Source
<<<<

Introduction (Benoit Hébert):
Un grand merci à Marc de nous faire part ici de ses réflexions concernant le dernier dossier du magazine « La Recherche ». Marc est un chrétien engagé, lecteur assidu de ce blog et désireux de contribuer positivement à l’émergence d’une génération témoignant de l’harmonie possible entre la Science et la Foi.
Le dossier de « La Recherche »: Dieu et la science, par Marc
Vous aurez peut-être remarqué la sortie en avril dernier de ce Hors série de « La Recherche » au titre intrigant et accrocheur : « Dieu et la science » !
Il est certain qu’avec pareil thème, chacun n’attendra pas forcément une information servie de la même manière, mais personnellement, la ligne éditoriale m’a parue plus qu’orientée et très décevante pas son manque d’objectivité flagrante.
La parution de cette édition qui s’avère être pour l’essentiel une compilation d’anciens articles semble être motivée principalement par l’immixtion des extrémismes religieux dans la science,entendez par là la dangereuse montée du créationnisme dans nos sociétés modernes.
C’est ainsi que l’éditorialiste introduit le sujet en nous faisant part de sa stupeur sur le retour en force des idées créationnistes au travers deux événements majeurs :
– En France, par la tenue d’une conférence en plein Paris par le Turc Musulman Adnan Oktar (ou Harun Yahya) décidé à en découdre avec la théorie de l’évolution
– Aux Etats-Unis où certains candidats républicains reviennent en force sur l’obligation d’enseigner des « doctrines religieuses » au Lycée (comprenez l’Intelligent Design)
et d’en déduire donc :
« C’est pourquoi dans le monde entier, la science se doit de poursuivre le combat entamé par les lumières, contre les incursions des religions dans son champ de compétence. Il faut le redire : le monde que décrit la science ne dépend pas de tel ou tel système cosmogonique, ou de telle ou telle appréhension de l’homme ou du vivant. »
pour en conclure :
« Il est parfois étrange, souvent surprenant et c’est pour cela qu’il nous intéresse »
Nous ne pourrons que souscrire à cette nécessité de l’indépendance de la science dans ses champs d’investigation, mais pourquoi sous-entendre que le monde ne saurait être étrange ou surprenant du fait que les religions s’intéresse à lui ?
Le ton est ainsi donné pour orienter ou plutôt réduire la question de Dieu dans la science aux dérives religieuses historiques ou imminentes.

>>>>

Données
<<<<

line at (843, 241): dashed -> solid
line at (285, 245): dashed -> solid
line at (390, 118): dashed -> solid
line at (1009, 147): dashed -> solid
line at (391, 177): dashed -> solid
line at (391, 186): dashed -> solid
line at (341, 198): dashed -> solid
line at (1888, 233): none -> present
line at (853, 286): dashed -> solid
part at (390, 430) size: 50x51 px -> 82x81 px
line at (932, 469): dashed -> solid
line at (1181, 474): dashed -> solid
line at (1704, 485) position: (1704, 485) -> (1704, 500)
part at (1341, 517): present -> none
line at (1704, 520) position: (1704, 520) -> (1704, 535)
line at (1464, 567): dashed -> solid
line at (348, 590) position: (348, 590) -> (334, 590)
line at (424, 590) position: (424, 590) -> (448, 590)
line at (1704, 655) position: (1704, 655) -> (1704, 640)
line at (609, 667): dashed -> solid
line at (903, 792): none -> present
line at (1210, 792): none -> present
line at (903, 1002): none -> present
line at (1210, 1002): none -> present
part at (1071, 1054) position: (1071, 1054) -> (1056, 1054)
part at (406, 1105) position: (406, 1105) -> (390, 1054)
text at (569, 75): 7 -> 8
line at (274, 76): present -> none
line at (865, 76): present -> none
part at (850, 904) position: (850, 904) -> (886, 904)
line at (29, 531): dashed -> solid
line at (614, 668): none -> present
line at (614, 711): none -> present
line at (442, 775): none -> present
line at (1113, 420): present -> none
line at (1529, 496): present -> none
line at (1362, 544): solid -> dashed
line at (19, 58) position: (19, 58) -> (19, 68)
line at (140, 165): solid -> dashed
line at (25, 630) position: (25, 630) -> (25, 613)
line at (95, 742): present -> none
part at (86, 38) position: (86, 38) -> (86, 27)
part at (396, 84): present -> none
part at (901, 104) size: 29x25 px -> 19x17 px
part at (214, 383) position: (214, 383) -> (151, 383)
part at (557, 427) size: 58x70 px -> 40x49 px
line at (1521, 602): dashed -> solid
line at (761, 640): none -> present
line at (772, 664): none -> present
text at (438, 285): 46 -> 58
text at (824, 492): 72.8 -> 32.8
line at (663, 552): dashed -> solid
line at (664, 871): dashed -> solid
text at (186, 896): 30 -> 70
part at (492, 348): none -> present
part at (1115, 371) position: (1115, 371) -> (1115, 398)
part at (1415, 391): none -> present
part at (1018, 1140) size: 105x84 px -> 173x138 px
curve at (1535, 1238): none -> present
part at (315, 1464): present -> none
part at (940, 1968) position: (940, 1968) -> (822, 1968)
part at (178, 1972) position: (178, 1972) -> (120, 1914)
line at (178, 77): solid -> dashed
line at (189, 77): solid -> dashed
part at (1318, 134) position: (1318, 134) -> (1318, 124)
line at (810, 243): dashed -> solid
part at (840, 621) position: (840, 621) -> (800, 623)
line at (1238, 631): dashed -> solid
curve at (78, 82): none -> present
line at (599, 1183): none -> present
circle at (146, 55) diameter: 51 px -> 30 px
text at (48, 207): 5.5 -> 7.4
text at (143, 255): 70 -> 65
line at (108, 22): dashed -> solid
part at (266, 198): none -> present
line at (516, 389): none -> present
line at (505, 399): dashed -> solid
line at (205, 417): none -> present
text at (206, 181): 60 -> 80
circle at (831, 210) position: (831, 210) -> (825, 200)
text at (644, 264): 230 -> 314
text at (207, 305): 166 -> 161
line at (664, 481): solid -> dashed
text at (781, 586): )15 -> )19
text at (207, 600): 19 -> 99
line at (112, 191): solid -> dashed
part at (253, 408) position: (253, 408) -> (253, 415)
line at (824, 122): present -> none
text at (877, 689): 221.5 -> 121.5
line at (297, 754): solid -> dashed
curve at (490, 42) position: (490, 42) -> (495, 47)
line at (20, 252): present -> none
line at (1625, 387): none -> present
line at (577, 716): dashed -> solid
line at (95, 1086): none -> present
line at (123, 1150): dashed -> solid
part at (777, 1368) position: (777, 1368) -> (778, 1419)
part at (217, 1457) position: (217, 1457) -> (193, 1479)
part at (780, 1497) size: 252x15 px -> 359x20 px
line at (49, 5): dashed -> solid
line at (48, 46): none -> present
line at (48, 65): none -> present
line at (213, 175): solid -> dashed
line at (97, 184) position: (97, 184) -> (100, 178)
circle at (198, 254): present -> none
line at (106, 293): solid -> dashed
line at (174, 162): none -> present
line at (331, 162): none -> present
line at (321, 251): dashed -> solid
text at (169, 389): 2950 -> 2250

>>>>

Consigne
Reprenez le texte consacré au hors-série « Dieu et la science » de « La Recherche » et poursuivez-le à la suite de sa dernière phrase.

Réponse
Après avoir rappelé les méfaits historiques de la religion chrétienne au travers de l’assassina d’Hypatie la première mathématicienne dès le IVeme siècle, suivi des condamnations de Giordano Bruno (brulé vif à Rome) et de Galilée, c’est sous les titres évocateurs « Le réveil de l’obscurantisme » et « la contagion gagne des pays musulmans », que deux articles consacrés au créationnisme ne manqueront pas d’enfoncer le clou en démontrant les dangers introduits par la volonté d’élever l’Intelligent Design au rang de science officielle et le risque de propagation des idées fondamentalistes dans les pays musulmans au large tissus religieux souvent opposé à l’évolution.
Mais nous ne trouverons malheureusement aucune investigation dans les milieux religieux à la recherche d’un équilibre et du respect de la science, ne laissant donc au lecteur non avisé qu’une seule version de l’histoire, qu’un seul versant de la foi…
C’est dans cet état d’esprit combatif science CONTRE foi que le journal poursuit avec la question « Darwin, mal enseigné en France ? »
On regrettera donc, comme en témoigne la conclusion de l’article, que les différents arguments développés ne contribuent qu’à attiser le feu des différences, sans parler de l’amalgame qui est fait entre l’interprétation des mécanismes découverts et les conclusions philosophiques qui pourraient en découler :
« Il y a une certaine urgence : notre enseignement décrit l’ «admirable» construction du vivant et de sa diversité, sans former suffisamment l’esprit critique de nos contemporains sur les mécanismes. Nous dressons une scène attrayante où il est facile aux créationnismes d’offrir une explication, si nous n’abordons pas les questions pertinentes sur l’évolution »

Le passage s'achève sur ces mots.